There will of course always be the poor, individuals and nations, just as there will always be the selfish, con artists and corporations and other nations, who exploit them.  The situation as presented seems to have no solution.  It constitutes what game theorists and strategic planners call a “zero sum” game.  In such games (like chess or horse racing or football) a win for one side is always balanced by a loss for the other.  Foreign policy analysts are fond of describing power relationship dynamics between nations as “a chess game.”  Such zero-sum games, chess for example, typically begin on an orderly field or playing board and proceed through slaughter until only one side, itself badly mauled, remains, and the field is a total mess.  Thus, they constitute a process of sub optimization.  Each participant winds up with less than they had or could have had at the beginning, and the consolation is that the other party is worse off than they.  That describes much of our world today.
But there are other games.  One of my favorites is a jigsaw puzzle.  There, the total mess is at the beginning, and the object is to put the pieces together in a way that produces a coherent and beautiful result.  At the beginning, unless someone has sneaked a peek at the box cover, no one knows the final result, and what the intermediate steps will require.  The more complex the puzzle, the more participants are welcome, each putting together what they can, and the result is a picture satisfying to all.  The result is optimal for all.  That is the world as it could be.
What is required is the vision to see the situation in terms of larger projects in which the parties can cooperatively work toward solution.  I love the metaphor imbedded in the beginning jigsaw puzzle American toddlers play with, where they learn geography by putting together the pieces shaped as individual states into a picture of the whole U.S.  The reason the U.S. works as well as it does is because each state recognizes that it is not complete in itself, and must rely on the cooperation of other states.  That did not come easily; a civil war took place in the middle of the process.  But the result is greater than the sum of the parts.  Germany and Greece have a start toward the solution to their issues by having the vision to recognize the need to construct jointly a more viable EU.  Other trouble spots can share their own common vision.
The world contains many needed mega-projects these days, from climate change management, to modernization of the Middle East, to creation of a global solar power grid, to management of global food supplies, and on and on.  We need to begin organizing them in ways that invite the cooperative participation of parties currently in conflict.  Initially, they will be small, and riddled with conflict.  But the end result can become a beautiful world that fits together; the alternative is a field littered with the dead.

Friday, January 4, 2013

Reforming the Political Infrastructure

People scratch their heads over how we got into, and how we get out of, the stalemated politics that led to the “fiscal cliff” crisis these last few days; the answers go back a long way.  In a political science course I took years ago, the professor was fond of remarking on how our current American political structure is a fossil of 16th and 17th century Tudor and Jacobean England.  Any political structure has strong points and flaws, and our founding fathers were consumed with correcting the perceived flaws of the England they knew, from religious establishment to arbitrary monarchy to “rotten boroughs” to a “House of Lords” based on  inherited privilege.  So they created a political landscape of separation of powers, fixed terms of office, small electoral districts with residency requirements, substantial powers reserved to states, veto powers both in congress and in the presidency that require compromise, and a legal framework within which boundaries of action are determined not by a powerful president or opinionated congress, but by a court.

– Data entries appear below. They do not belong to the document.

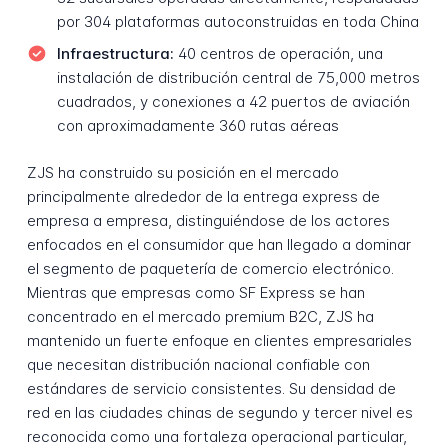
por 304 plataformas autoconstruidas en toda China
Infraestructura:
40 centros de operación, una
instalación de distribución central de 75,000 metros
cuadrados, y conexiones a 42 puertos de aviación
con aproximadamente 360 rutas aéreas
ZJS ha construido su posición en el mercado
principalmente alrededor de la entrega express de
empresa a empresa, distinguiéndose de los actores
enfocados en el consumidor que han llegado a dominar
el segmento de paquetería de comercio electrónico.
Mientras que empresas como SF Express se han
concentrado en el mercado premium B2C, ZJS ha
mantenido un fuerte enfoque en clientes empresariales
que necesitan distribución nacional confiable con
estándares de servicio consistentes. Su densidad de
red en las ciudades chinas de segundo y tercer nivel es
reconocida como una fortaleza operacional particular,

All these served well to avoid the flaws of Tudor England; James Madison was one of the great political visionaries. But even Madison’s vision could not foresee the changes that time, demographics and technology would generate in the American body politic. For example, the America Madison saw was a young, agricultural America, replaced nowadays by an aging, urban country with vastly different needs.  What he and others created was for their time and for only the future as they could understand it.  And what they created has led inevitably 230 years later to a two party system prone to extreme factionalism that produces the kind of crisis we’ve just been through, with more promised to come.  In short, the failures of the political process these days result not so much from the failures of individual politicians as from a creaky political infrastructure built to solve the issues of 16th century England, and will not go away until that infrastructure is fine tuned for the 21st century.  Like our roads and bridges, politics will continue to fall apart until some major repairs are initiated.
Three major infrastructure features dominate our political problems these days.  First, the fixed terms and residence requirements for electoral districts mean that individual senators and representatives derive their power from a combination of local interests and affluent funders. They are immune from the many national party disciplines found in a parliamentary system, and as a consequence, national parties operate actually as a confederation of politicians whose real power derives more from local than from national interests. That’s why the Congress is such a mob scene these days.   This assures that only two parties will be significant at any given time – the party most likely to be elected and the party next most likely. It also assures that a coherent national strategy from each party for solving political issues during crisis situations will not exist.
Second, the residence requirement for electoral districts combined with the redistricting power of state legislatures at each census cycle has produced so many “gerrymandered” districts that congressional races are no longer determined by the general election, but by the primaries. State legislatures are generally beholding to one or another broad ideology, either red or blue, and ensure districts will elect according to that point of view.  But individual districts are often dominated by narrow views that only loosely fall within the ideas of the national party. Thus, primaries are dominated by party extremists who produce their own form of “rotten boroughs”, districts in which a splinter group of extremists can guarantee continuing election without regard to what their national party or the general electorate feels.
Third, the fixed terms two, four or six years in length for our representatives, president and senators encourage lengthy, expensive election campaigns which invite funding by special interests and consequent corruption. Third parties are forced out of the process by the residency requirement for candidates and by the sheer expense of it.  In a parliamentary system, by contrast, lack of fixed terms produces short, relatively inexpensive election campaigns.   The most expensive campaign, a separate election for the presidency, is eliminated altogether.  That, combined with national party discipline, which can involve placement of candidates in highly favorable or unfavorable districts as chosen by party leaders, means the role of special interests not interested in compromise is much more subdued, and room is created for the growth of third or fourth parties capable of forcing compromise and coalition in the national legislature.
We need, for real reform, to find changes that will encourage the growth of third parties, promote the development of unified strategies by national parties which can be voted up or down, reduce the expense of elections, and strengthen the role of national parties in planning solutions to our problems. We need not, and should not, “throw the baby out with the bath water.”   Changes might include, for example, making residence only within a state the requirement for the House of Representatives, thereby enabling placement of candidates by a state organization of each party, setting a fixed short campaign length to reduce expense, or limiting gerrymandering by establishing national standards for the creation of election districts subject to review in federal court. Whatever we do, the goal should be to strengthen the ability of the congress to reach solutions to national problems without excessive impasse.  The problems and issues of our 21st century world move too quickly for us to continue 17th century methods for their resolution.